Bloc-notes de Toncrate
Sachant qu’un ange joli veillait sur mon âme depuis la surface je pouvais donc me mettre à l’eau en toute tranquillité.
La descente est rapide, la lumière baisse d’intensité, le silence se fait pesant. Chaque nouvelle évolution dans le royaume de Neptune donne lieu à émerveillement. S’approprier la profondeur, la troisième dimension de l’espace, cela constitue une véritable jouissance pour le corps et l’esprit. La sensation de liberté est décuplée par l’accession à l’envol du poisson pilote. Qui ne l’a jamais pratiqué ne peut pas se l’imaginer.

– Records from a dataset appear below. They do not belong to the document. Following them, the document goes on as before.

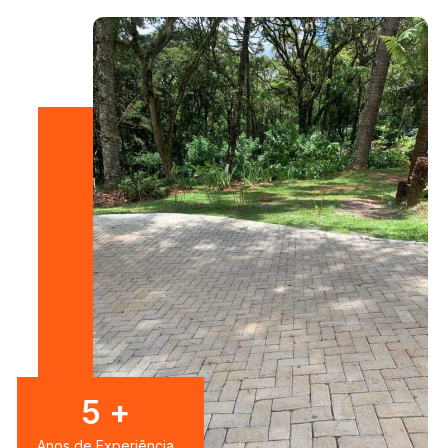
8
+
Anos de Experiência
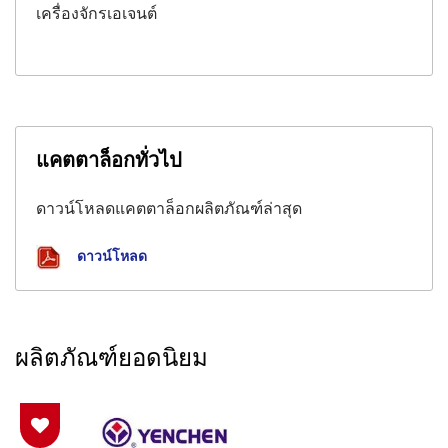
เครื่องจักรเอเจนต์
แคตตาล็อกทั่วไป
ดาวน์โหลดแคตตาล็อกผลิตภัณฑ์ล่าสุด
ดาวน์โหลด
ผลิตภัณฑ์ยอดนิยม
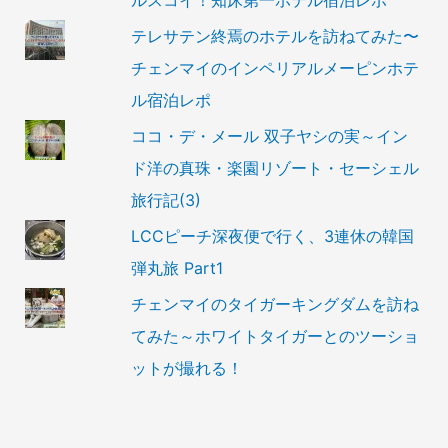
ルスコイ！知床第一ホテル宿泊レポ
テレサテン終焉のホテルを訪ねてみた〜
チェンマイのインペリアルメーピンホテ
ル宿泊レポ
ココ・デ・メール 双子ヤシの実～イン
ド洋の真珠・楽園リゾート・セーシェル
旅行記(3)
LCCピーチ深夜便で行く、3連休の韓国
弾丸旅 Part1
チェンマイのタイガーキングダムを訪ね
てみた～ホワイトタイガーとのツーショ
ットが撮れる！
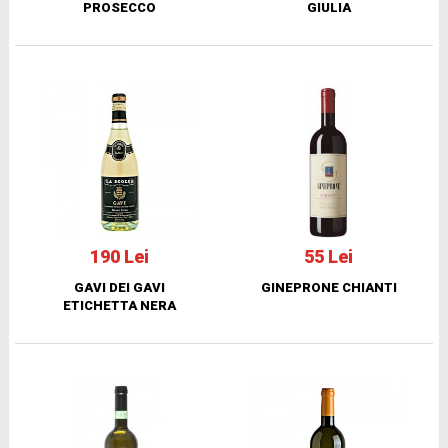
PROSECCO
GIULIA
190 Lei
55 Lei
GAVI DEI GAVI
GINEPRONE CHIANTI
ETICHETTA NERA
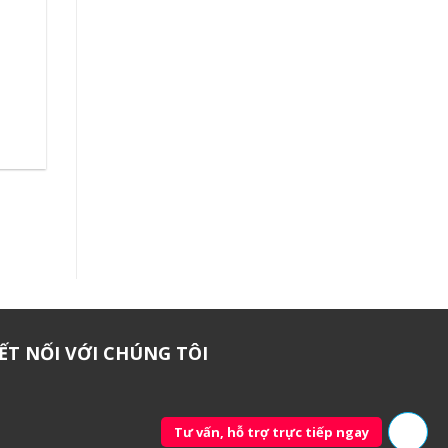
ẾT NỐI VỚI CHÚNG TÔI
Tư vấn, hỗ trợ trực tiếp ngay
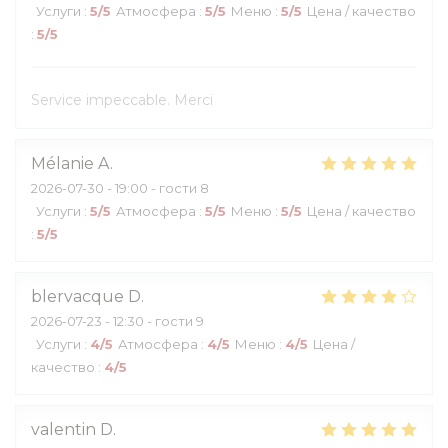
Услуги
:
5
/5
Атмосфера
:
5
/5
Меню
:
5
/5
Цена / качество
:
5
/5
Service impeccable. Merci
Mélanie
A
2026-07-30
- 19:00 - гости 8
Услуги
:
5
/5
Атмосфера
:
5
/5
Меню
:
5
/5
Цена / качество
:
5
/5
blervacque
D
2026-07-23
- 12:30 - гости 9
Услуги
:
4
/5
Атмосфера
:
4
/5
Меню
:
4
/5
Цена /
качество
:
4
/5
valentin
D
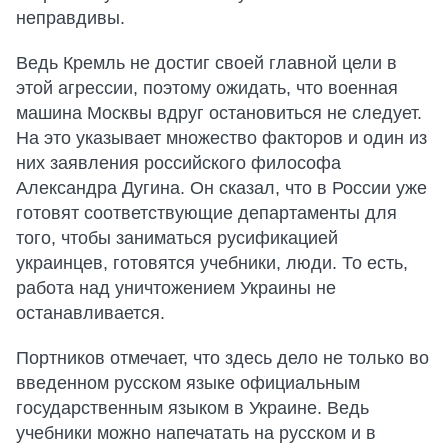
неправдивы.
Ведь Кремль не достиг своей главной цели в
этой агрессии, поэтому ожидать, что военная
машина Москвы вдруг остановиться не следует.
На это указывает множество факторов и один из
них заявления российского философа
Александра Дугина. Он сказал, что в России уже
готовят соответствующие департаменты для
того, чтобы заниматься русификацией
украинцев, готовятся учебники, люди. То есть,
работа над уничтожением Украины не
останавливается.
Портников отмечает, что здесь дело не только во
введенном русском языке официальным
государственным языком в Украине. Ведь
учебники можно напечатать на русском и в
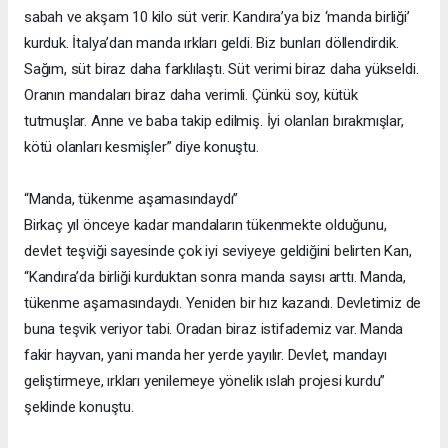
sabah ve akşam 10 kilo süt verir. Kandıra’ya biz ‘manda birliği’
kurduk. İtalya’dan manda ırkları geldi. Biz bunları döllendirdik.
Sağım, süt biraz daha farklılaştı. Süt verimi biraz daha yükseldi.
Oranın mandaları biraz daha verimli. Çünkü soy, kütük
tutmuşlar. Anne ve baba takip edilmiş. İyi olanları bırakmışlar,
kötü olanları kesmişler” diye konuştu.
“Manda, tükenme aşamasındaydı”
Birkaç yıl önceye kadar mandaların tükenmekte olduğunu,
devlet teşviği sayesinde çok iyi seviyeye geldiğini belirten Kan,
“Kandıra’da birliği kurduktan sonra manda sayısı arttı. Manda,
tükenme aşamasındaydı. Yeniden bir hız kazandı. Devletimiz de
buna teşvik veriyor tabi. Oradan biraz istifademiz var. Manda
fakir hayvan, yani manda her yerde yayılır. Devlet, mandayı
geliştirmeye, ırkları yenilemeye yönelik ıslah projesi kurdu”
şeklinde konuştu.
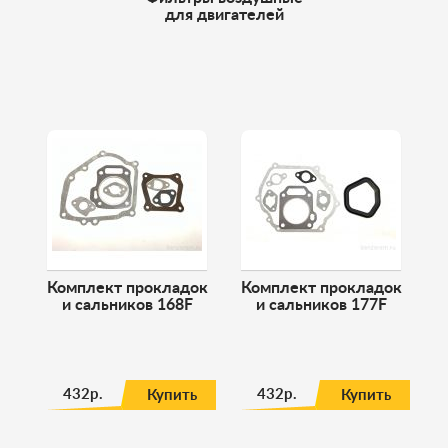
для двигателей
Комплект прокладок
Комплект прокладок
и сальников 168F
и сальников 177F
432р.
432р.
Купить
Купить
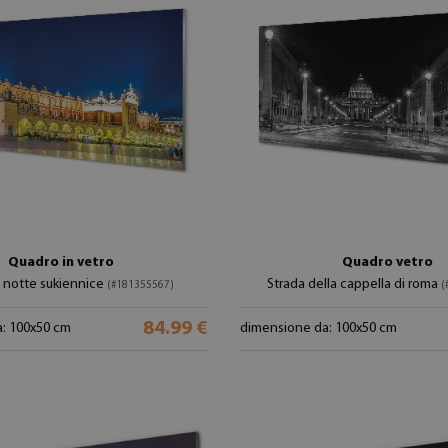
Quadro in vetro
Quadro vetro
 notte sukiennice
Strada della cappella di roma
(#181355567)
(
84.99 €
: 100x50 cm
dimensione da: 100x50 cm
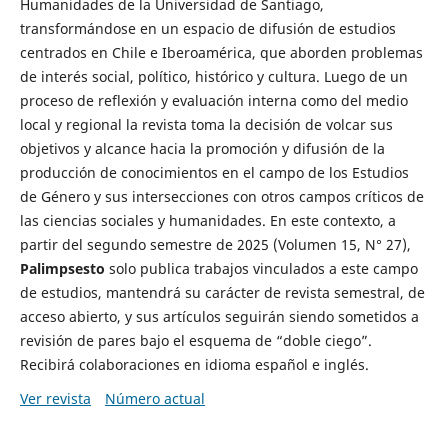
Humanidades de la Universidad de Santiago,
transformándose en un espacio de difusión de estudios
centrados en Chile e Iberoamérica, que aborden problemas
de interés social, político, histórico y cultura. Luego de un
proceso de reflexión y evaluación interna como del medio
local y regional la revista toma la decisión de volcar sus
objetivos y alcance hacia la promoción y difusión de la
producción de conocimientos en el campo de los Estudios
de Género y sus intersecciones con otros campos críticos de
las ciencias sociales y humanidades. En este contexto, a
partir del segundo semestre de 2025 (Volumen 15, N° 27),
Palimpsesto
solo publica trabajos vinculados a este campo
de estudios, mantendrá su carácter de revista semestral, de
acceso abierto, y sus artículos seguirán siendo sometidos a
revisión de pares bajo el esquema de “doble ciego”.
Recibirá colaboraciones en idioma español e inglés.
Ver revista
Número actual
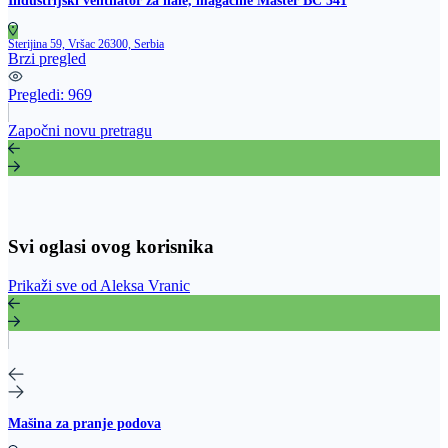
Industrijski ventilator za hale, magacine Master BC 341
Sterijina 59, Vršac 26300, Serbia
Brzi pregled
Pregledi:
969
Započni novu pretragu
Svi oglasi ovog korisnika
Prikaži sve od Aleksa Vranic
Mašina za pranje podova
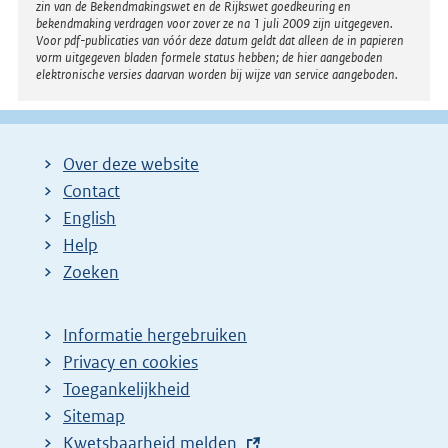
zin van de Bekendmakingswet en de Rijkswet goedkeuring en
bekendmaking verdragen voor zover ze na 1 juli 2009 zijn uitgegeven.
Voor pdf-publicaties van vóór deze datum geldt dat alleen de in papieren
vorm uitgegeven bladen formele status hebben; de hier aangeboden
elektronische versies daarvan worden bij wijze van service aangeboden.
Over deze website
Contact
English
Help
Zoeken
Informatie hergebruiken
Privacy en cookies
Toegankelijkheid
Sitemap
E
Kwetsbaarheid melden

Vers le bas, voir enfin le fond, la terre mère. Le socle apparaît subitement avec ses imperfections. Ça et là de maigres touffes de posidonies semblent figées dans la lumière de la torche. Je cherche une faille dans le sol, elle me guidera jusqu’aux monticules formés par l’empilement des amphores qui gisent là depuis des siècles.
Par ici…
Un groupe de picarels argentés coupe ma route sans faire cas de ma présence. Encore quelques efforts de palmes et je vois le but de ma quête se dessiner devant mes yeux. A cet endroit le fond est simplement de roche nue parsemée de taches de sable noir ; les vases antiques sont amoncelés en plusieurs points formant des petites buttes proches les unes des autres. Sans doute n’ont-ils pas bougé d’un pouce depuis le jour de leur immersion.
Je sais où aller me servir. Je connais le gisement par cœur à force de le visiter. Les deux amphores que je convoite sont allongées sur le flanc, au nord du plus gros monticule.
La suite des opérations c’est le métier qui parle. Un travail minutieux à mener dans des conditions difficiles. Chaque geste est compté, chaque mouvement dosé, chaque respiration contrôlée. Une fois les objets dégagés, je les emballe soigneusement dans un filet à mailles souples. Assurés par un filin solide ils seront bientôt prêts à renouer avec la lumière du jour. Il ne me reste plus qu’à remonter moi-même avant de ramener mon butin à la surface.
C’est le chemin vers le ciel qui prend le plus de temps. Le retour à la vraie vie. Il faut respecter les paliers de décompression, garder les yeux rivés sur le chronomètre. Sûrement la partie la plus ennuyeuse de l’exercice. La moins agréable. Après une demie heure de travail sous la mer, je me languis de la caresse du soleil, de retrouver la fille et les caresses, j’imagine ce que l’on va faire ensemble, tous seuls au milieu de l’immensité, sous l’invitation du soleil et de sa douce caresse…
Peu à peu je rejoins vers la clarté. Mon dernier arrêt forcé entre deux eaux se prolonge longtemps. Mon cœur bat amplement. Je suis bien.